Le Gros was not content with just being successful, he wanted to be theleading sculptor in Rome, and he had high hopes for this pontiff to whom he dedicated his reception piece for the Accademia di San Luca in 1702.

The pope’s project to fill Borromini’s huge empty niches in S. Giovanni in Laterano with statues of the apostles was his chance. Around 1703, Le Gros submitted an exquisitely crafted terracotta model for St. Thomas reminiscent of Bernini’s Longinusin an exuberant baroque style – knowing full well that stylistic unity was paramount and that all sculptors were held to follow classicising models by Carlo Maratti, the pope’s favourite artist. This was a clear attempt to establish the Le Gros style as official guideline for all to follow, but late baroque classicism prevailed. He had to back down and finished his figur by 1711 in a fundamentally different, much more rigid fashion.

It was instead Camillo Rusconi, an admirer of Maratti’s style, who emerged a rising star from the Lateran campaign and was showered with papal praise while Le Gros was slowly sidelined.

Cardinal de Bouillon commissioned a dynastic tomb for the La Tour d’Auvergne family which arrived at Cluny abbey in France in 1709 but had the misfortune of not even being unpacked for nearly a century because Bouillon was by then declared an enemy of the state for grossly disobeying Louis XIV (the sculptures are today displayed in the Hôtel-Dieu in Cluny).

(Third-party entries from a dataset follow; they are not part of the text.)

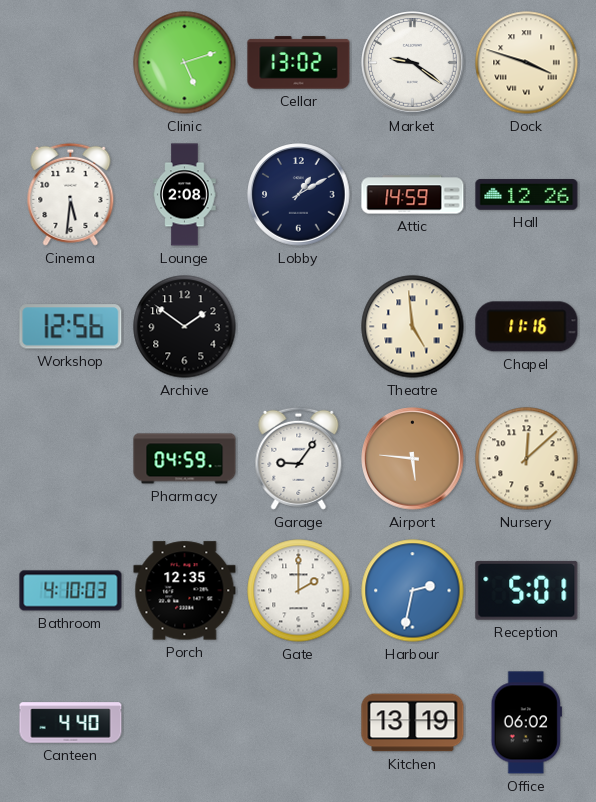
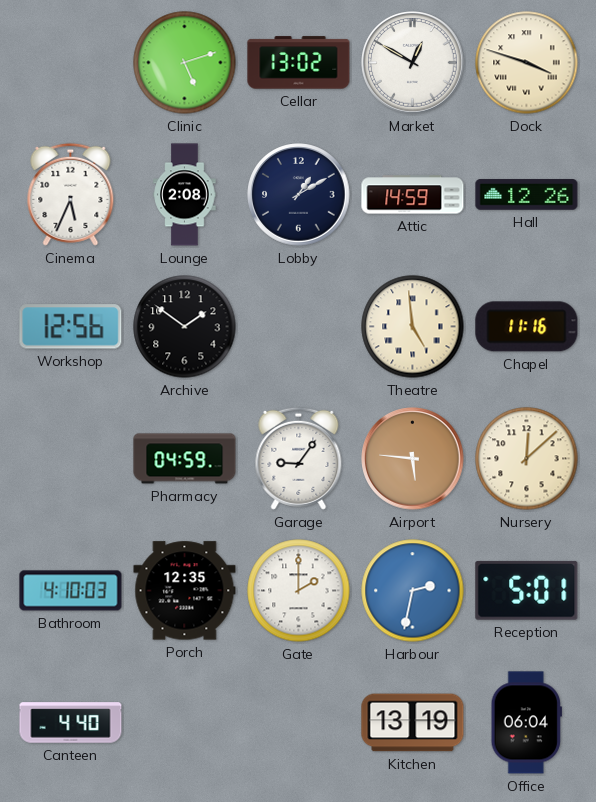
Market: 9:21 -> 12:50
Cinema: 5:31 -> 5:34
Office: 06:02 -> 06:04
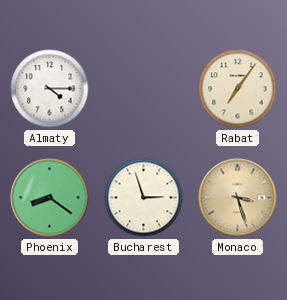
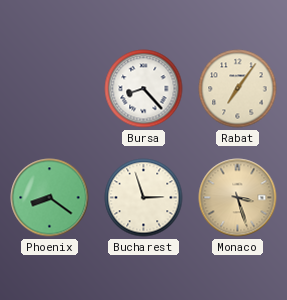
Almaty: 4:15 -> none
Bursa: none -> 8:23
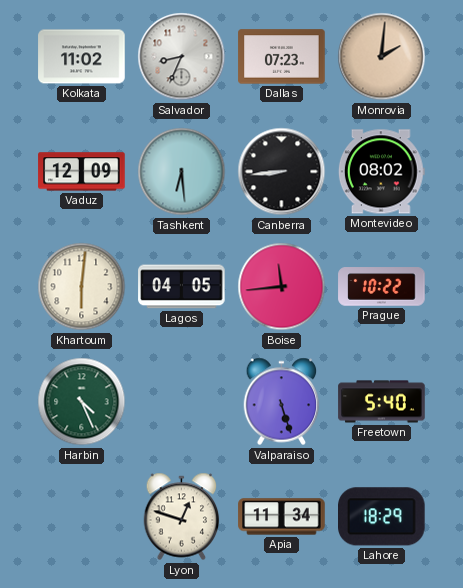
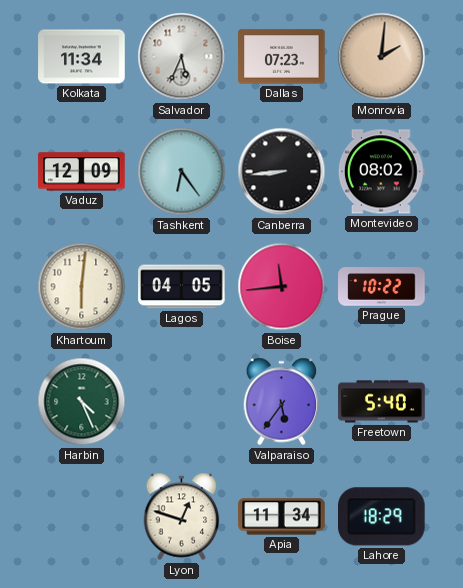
Kolkata: 11:02 -> 11:34
Salvador: 8:34 -> 5:34
Tashkent: 6:29 -> 6:24
Valparaiso: 5:27 -> 5:36
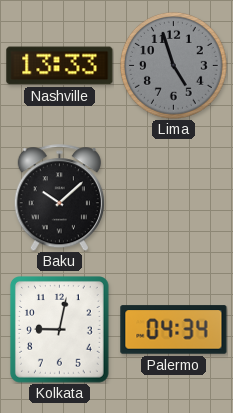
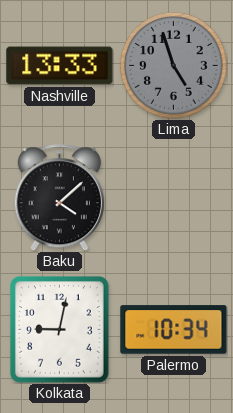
Baku: 10:08 -> 4:08
Palermo: 04:34 -> 10:34
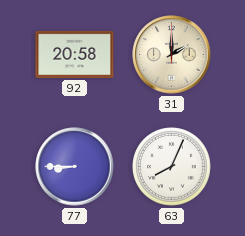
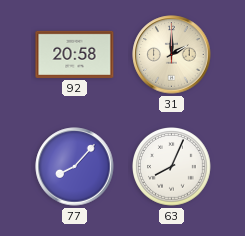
77: 8:45 -> 8:07
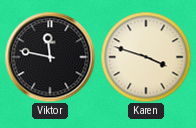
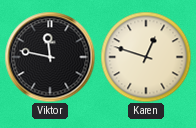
Karen: 3:48 -> 12:48
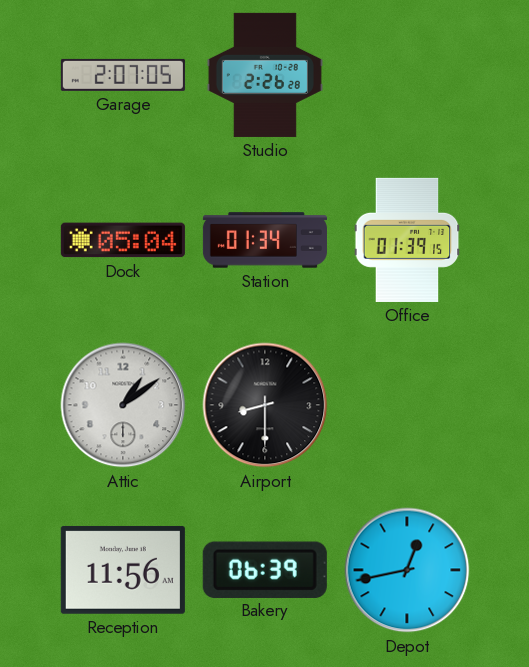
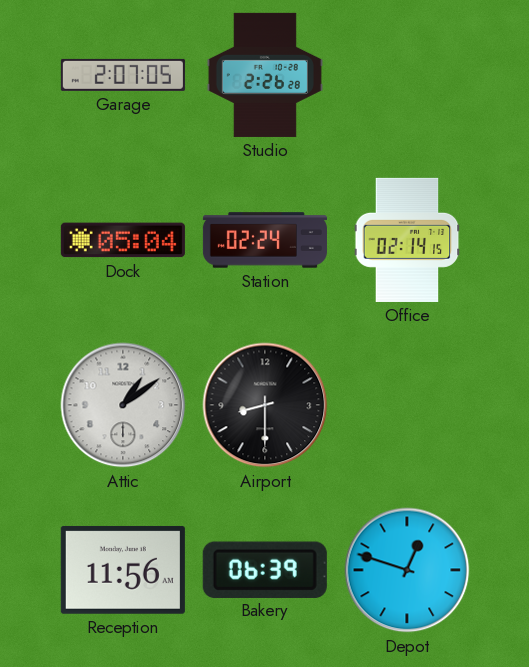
Station: 01:34 -> 02:24
Office: 01:39 -> 02:14
Depot: 12:43 -> 12:48
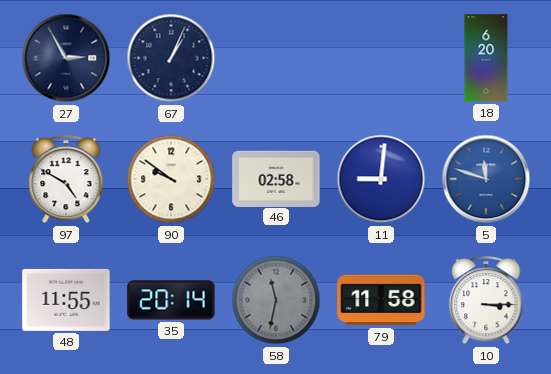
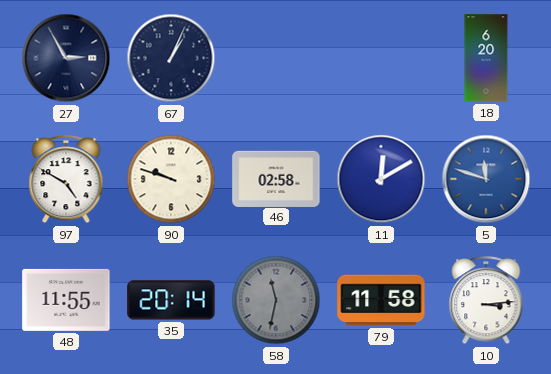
90: 9:51 -> 9:48
11: 9:01 -> 12:10
10: 3:15 -> 3:14
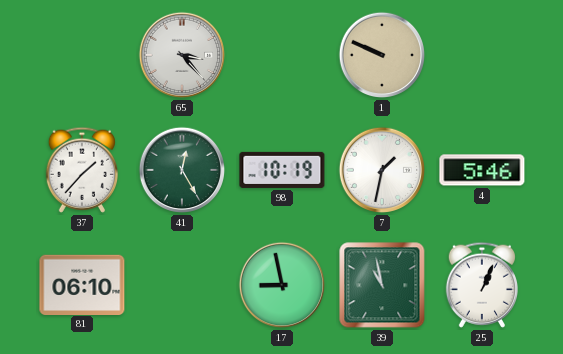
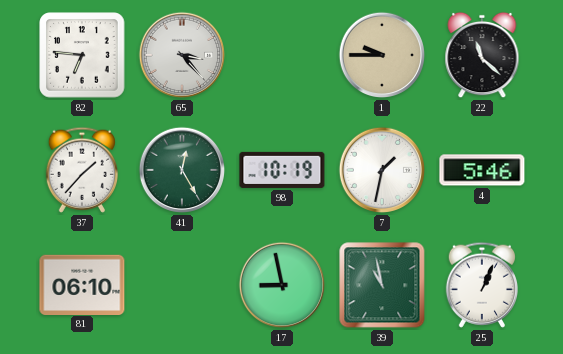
82: none -> 6:46
1: 9:49 -> 9:45
22: none -> 11:22
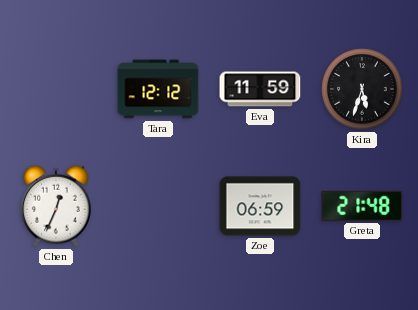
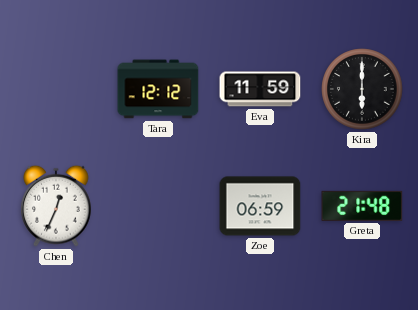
Kira: 5:33 -> 6:00
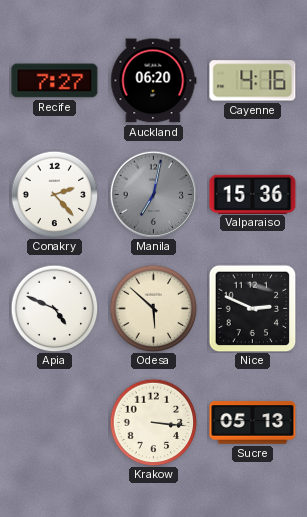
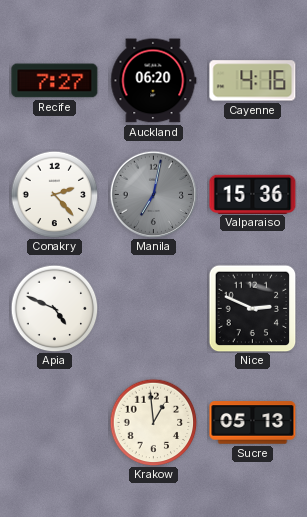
Odesa: 5:52 -> none
Krakow: 3:16 -> 12:59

Le Gros’ S. Filippo Neri in Gloria, who appears as a dematerialised silhouette against the golden glow of the window behind, resulted from the cooperation with his close friend Filippo Juvarra on the architectural-sculptural ensemble of the Cappella Antamori in S. Girolamo della Carità (1708-10).

His last important work was the highly theatrical Tomb ofPope Gregory XV and Cardinal Ludovico Ludovisi(c. 1709-14) in Sant’Ignazio.

The remainder of Le Gros’ life is the tragic story of a downfall furthering a premature death. In 1713 he managed to alienate the Jesuits by being annoyingly stubborn, and in 1714 he found himself at death’s door, suffering from gall stones. The need for an operation prompted him to travel to Paris in 1715, lodging with his faithful friend, the banker and great patron of the arts Pierre Crozat. While he might have considered to settle back in his native city, he was rebuffed by the French academy and decided instead to return to Rome in 1716 where he promptly had a run-in with the local Accademia di San Luca.

Siding with protestors against new statutes which subjected non-academicians to unjust fee payments, Le Gros was unceremoniously expelled, and his professional career in Rome thereby de facto finished. His only new commission thereafter was for two statues for Turin, without doubt due to the intervention of Juvarra who was by then architect to the Duke of Savoy.  

Filled with bitterness, Le Gros died from pneumonia in 1719. He was posthumously rehabilitated and reinstated as a member of the Accademia di San Luca under the directorship of the Giuseppe Chiari in 1725.

Religion Overthrowing Heresy, 1695-99, Rome, Il Gesù, Altar of S. Ignatius

St. Aloysius Gonzaga in Glory, 1697-99, Rome, Sant’Ignazio

St. Stanislas Kostka on his Death Bed, 1702-03, Rome, Jesuit Novitiate at S. Andrea al Quirinale

The Arts Paying Homage to Pope Clement XI, 1702, Rome, Accademia di San Luca

St. Dominic, 1702-06, Rome, St. Peter’s

Apostle Thomas, Terracotta model, 1703, Los Angeles, LACMA

Further reading:

Gerhard Bissell, “Pierre Le Gros 1666-1719”, Reading (Si Vede) 1997.

Id., “A ‘Dialogue’ between Sculptor and Architect: the Statue of S. Filippo Neri in the Cappella Antamori”, in: Stuart Currie, Peta Motture (ed.), “The Sculpted Object 1400-1700”, Aldershot 1997, 221-237.

Robert Enggass, “Early Eighteenth-Century Sculpture in Rome”, University Park and London (Pennsylvania State University Press) 1976.

Pascal Julien, “Pierre Legros, sculpteur romain”, in: Gazette des Beaux-Arts 135:2000(1574), pp. 189-214.

François Souchal, “French Sculptors of the 17th and 18th Centuries. The Reign of Louis XIV”, vol. II, Oxford (Cassirer) 1981, vol. IV, London (Faber) 1993.